### Task to complete
Here is a block of records. Copy every line in it that includes "primitives".

### Supplied material
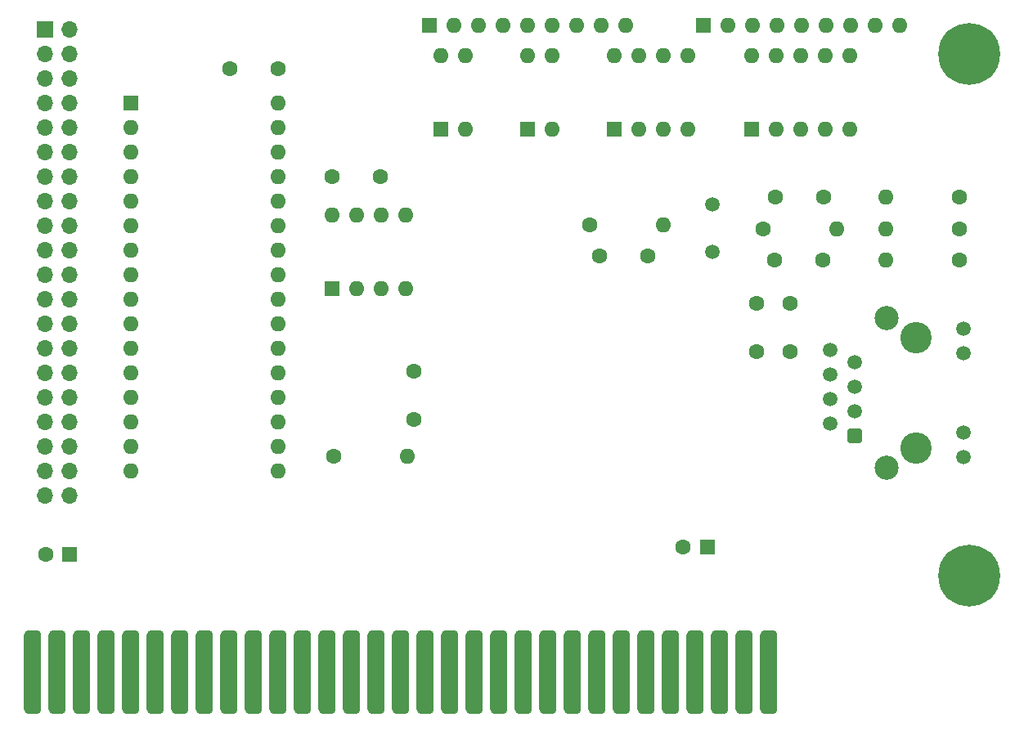
<source format=gbs>
G04 #@! TF.GenerationSoftware,KiCad,Pcbnew,(7.0.0)*
G04 #@! TF.CreationDate,2023-05-28T23:37:13+08:00*
G04 #@! TF.ProjectId,ISA8_Ethernet,49534138-5f45-4746-9865-726e65742e6b,1.1*
G04 #@! TF.SameCoordinates,Original*
G04 #@! TF.FileFunction,Soldermask,Bot*
G04 #@! TF.FilePolarity,Negative*
%FSLAX46Y46*%
G04 Gerber Fmt 4.6, Leading zero omitted, Abs format (unit mm)*
G04 Created by KiCad (PCBNEW (7.0.0)) date 2023-05-28 23:37:13*
%MOMM*%
%LPD*%
G01*
G04 APERTURE LIST*
G04 Aperture macros list*
%AMRoundRect*
0 Rectangle with rounded corners*
0 $1 Rounding radius*
0 $2 $3 $4 $5 $6 $7 $8 $9 X,Y pos of 4 corners*
0 Add a 4 corners polygon primitive as box body*
4,1,4,$2,$3,$4,$5,$6,$7,$8,$9,$2,$3,0*
0 Add four circle primitives for the rounded corners*
1,1,$1+$1,$2,$3*
1,1,$1+$1,$4,$5*
1,1,$1+$1,$6,$7*
1,1,$1+$1,$8,$9*
0 Add four rect primitives between the rounded corners*
20,1,$1+$1,$2,$3,$4,$5,0*
20,1,$1+$1,$4,$5,$6,$7,0*
20,1,$1+$1,$6,$7,$8,$9,0*
20,1,$1+$1,$8,$9,$2,$3,0*%
G04 Aperture macros list end*
%ADD10C,0.800000*%
%ADD11C,6.400000*%
%ADD12R,1.700000X1.700000*%
%ADD13O,1.700000X1.700000*%
%ADD14C,1.500000*%
%ADD15R,1.600000X1.600000*%
%ADD16O,1.600000X1.600000*%
%ADD17C,1.600000*%
%ADD18RoundRect,0.444500X-0.444500X-3.873500X0.444500X-3.873500X0.444500X3.873500X-0.444500X3.873500X0*%
%ADD19C,3.250000*%
%ADD20RoundRect,0.250500X0.499500X-0.499500X0.499500X0.499500X-0.499500X0.499500X-0.499500X-0.499500X0*%
%ADD21C,2.500000*%
G04 APERTURE END LIST*
D10*
X198641000Y-66040000D03*
X199343944Y-64342944D03*
X199343944Y-67737056D03*
X201041000Y-63640000D03*
D11*
X201041000Y-66040000D03*
D10*
X201041000Y-68440000D03*
X202738056Y-64342944D03*
X202738056Y-67737056D03*
X203441000Y-66040000D03*
X198641000Y-120015000D03*
X199343944Y-118317944D03*
X199343944Y-121712056D03*
X201041000Y-117615000D03*
D11*
X201041000Y-120015000D03*
D10*
X201041000Y-122415000D03*
X202738056Y-118317944D03*
X202738056Y-121712056D03*
X203441000Y-120015000D03*
D12*
X105409999Y-63499999D03*
D13*
X107949999Y-63499999D03*
X105409999Y-66039999D03*
X107949999Y-66039999D03*
X105409999Y-68579999D03*
X107949999Y-68579999D03*
X105409999Y-71119999D03*
X107949999Y-71119999D03*
X105409999Y-73659999D03*
X107949999Y-73659999D03*
X105409999Y-76199999D03*
X107949999Y-76199999D03*
X105409999Y-78739999D03*
X107949999Y-78739999D03*
X105409999Y-81279999D03*
X107949999Y-81279999D03*
X105409999Y-83819999D03*
X107949999Y-83819999D03*
X105409999Y-86359999D03*
X107949999Y-86359999D03*
X105409999Y-88899999D03*
X107949999Y-88899999D03*
X105409999Y-91439999D03*
X107949999Y-91439999D03*
X105409999Y-93979999D03*
X107949999Y-93979999D03*
X105409999Y-96519999D03*
X107949999Y-96519999D03*
X105409999Y-99059999D03*
X107949999Y-99059999D03*
X105409999Y-101599999D03*
X107949999Y-101599999D03*
X105409999Y-104139999D03*
X107949999Y-104139999D03*
X105409999Y-106679999D03*
X107949999Y-106679999D03*
X105409999Y-109219999D03*
X107949999Y-109219999D03*
X105409999Y-111759999D03*
X107949999Y-111759999D03*
D14*
X174500000Y-86475000D03*
X174500000Y-81595000D03*
D15*
X114299999Y-71119999D03*
D16*
X114299999Y-73659999D03*
X114299999Y-76199999D03*
X114299999Y-78739999D03*
X114299999Y-81279999D03*
X114299999Y-83819999D03*
X114299999Y-86359999D03*
X114299999Y-88899999D03*
X114299999Y-91439999D03*
X114299999Y-93979999D03*
X114299999Y-96519999D03*
X114299999Y-99059999D03*
X114299999Y-101599999D03*
X114299999Y-104139999D03*
X114299999Y-106679999D03*
X114299999Y-109219999D03*
X129539999Y-109219999D03*
X129539999Y-106679999D03*
X129539999Y-104139999D03*
X129539999Y-101599999D03*
X129539999Y-99059999D03*
X129539999Y-96519999D03*
X129539999Y-93979999D03*
X129539999Y-91439999D03*
X129539999Y-88899999D03*
X129539999Y-86359999D03*
X129539999Y-83819999D03*
X129539999Y-81279999D03*
X129539999Y-78739999D03*
X129539999Y-76199999D03*
X129539999Y-73659999D03*
X129539999Y-71119999D03*
D15*
X135137999Y-90299999D03*
D16*
X137677999Y-90299999D03*
X140217999Y-90299999D03*
X142757999Y-90299999D03*
X142757999Y-82679999D03*
X140217999Y-82679999D03*
X137677999Y-82679999D03*
X135137999Y-82679999D03*
D17*
X162800000Y-86950000D03*
X167800000Y-86950000D03*
X135081000Y-78700000D03*
X140081000Y-78700000D03*
X135255000Y-107696000D03*
D16*
X142874999Y-107695999D03*
D17*
X179690000Y-84100000D03*
D16*
X187309999Y-84099999D03*
D17*
X129500000Y-67500000D03*
X124500000Y-67500000D03*
D15*
X173499999Y-62999999D03*
D16*
X176039999Y-62999999D03*
X178579999Y-62999999D03*
X181119999Y-62999999D03*
X183659999Y-62999999D03*
X186199999Y-62999999D03*
X188739999Y-62999999D03*
X191279999Y-62999999D03*
X193819999Y-62999999D03*
D15*
X155364999Y-73799999D03*
D16*
X157904999Y-73799999D03*
X157904999Y-66179999D03*
X155364999Y-66179999D03*
D15*
X164314999Y-73799999D03*
D16*
X166854999Y-73799999D03*
X169394999Y-73799999D03*
X171934999Y-73799999D03*
X171934999Y-66179999D03*
X169394999Y-66179999D03*
X166854999Y-66179999D03*
X164314999Y-66179999D03*
D15*
X178539999Y-73799999D03*
D16*
X181079999Y-73799999D03*
X183619999Y-73799999D03*
X186159999Y-73799999D03*
X188699999Y-73799999D03*
X188699999Y-66179999D03*
X186159999Y-66179999D03*
X183619999Y-66179999D03*
X181079999Y-66179999D03*
X178539999Y-66179999D03*
D15*
X146383999Y-73799999D03*
D16*
X148923999Y-73799999D03*
X148923999Y-66179999D03*
X146383999Y-66179999D03*
D17*
X200000000Y-87350000D03*
D16*
X192379999Y-87349999D03*
D17*
X179000000Y-96800000D03*
X179000000Y-91800000D03*
X200000000Y-80850000D03*
D16*
X192379999Y-80849999D03*
D17*
X185900000Y-87350000D03*
X180900000Y-87350000D03*
X185950000Y-80850000D03*
X180950000Y-80850000D03*
D18*
X180340000Y-129984500D03*
X177800000Y-129984500D03*
X175260000Y-129984500D03*
X172720000Y-129984500D03*
X170180000Y-129984500D03*
X167640000Y-129984500D03*
X165100000Y-129984500D03*
X162560000Y-129984500D03*
X160020000Y-129984500D03*
X157480000Y-129984500D03*
X154940000Y-129984500D03*
X152400000Y-129984500D03*
X149860000Y-129984500D03*
X147320000Y-129984500D03*
X144780000Y-129984500D03*
X142240000Y-129984500D03*
X139700000Y-129984500D03*
X137160000Y-129984500D03*
X134620000Y-129984500D03*
X132080000Y-129984500D03*
X129540000Y-129984500D03*
X127000000Y-129984500D03*
X124460000Y-129984500D03*
X121920000Y-129984500D03*
X119380000Y-129984500D03*
X116840000Y-129984500D03*
X114300000Y-129984500D03*
X111760000Y-129984500D03*
X109220000Y-129984500D03*
X106680000Y-129984500D03*
X104140000Y-129984500D03*
D17*
X143550000Y-103846000D03*
X143550000Y-98846000D03*
X200000000Y-84100000D03*
D16*
X192379999Y-84099999D03*
D17*
X182500000Y-96800000D03*
X182500000Y-91800000D03*
D19*
X195590000Y-106807000D03*
X195590000Y-95377000D03*
D20*
X189230000Y-105532000D03*
D14*
X186690000Y-104272000D03*
X189230000Y-102992000D03*
X186690000Y-101732000D03*
X189230000Y-100452000D03*
X186690000Y-99192000D03*
X189230000Y-97912000D03*
X186690000Y-96652000D03*
X200490000Y-107717000D03*
X200490000Y-105177000D03*
X200490000Y-97007000D03*
X200490000Y-94467000D03*
D21*
X192540000Y-108837000D03*
X192540000Y-93347000D03*
D15*
X145178999Y-62999999D03*
D16*
X147718999Y-62999999D03*
X150258999Y-62999999D03*
X152798999Y-62999999D03*
X155338999Y-62999999D03*
X157878999Y-62999999D03*
X160418999Y-62999999D03*
X162958999Y-62999999D03*
X165498999Y-62999999D03*
D15*
X173937625Y-117049999D03*
D17*
X171437626Y-117050000D03*
D15*
X107949999Y-117855999D03*
D17*
X105450000Y-117856000D03*
X161790000Y-83700000D03*
D16*
X169409999Y-83699999D03*
M02*

</source>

### Response to the exercise
0 Add four circle primitives for the rounded corners*
0 Add four rect primitives between the rounded corners*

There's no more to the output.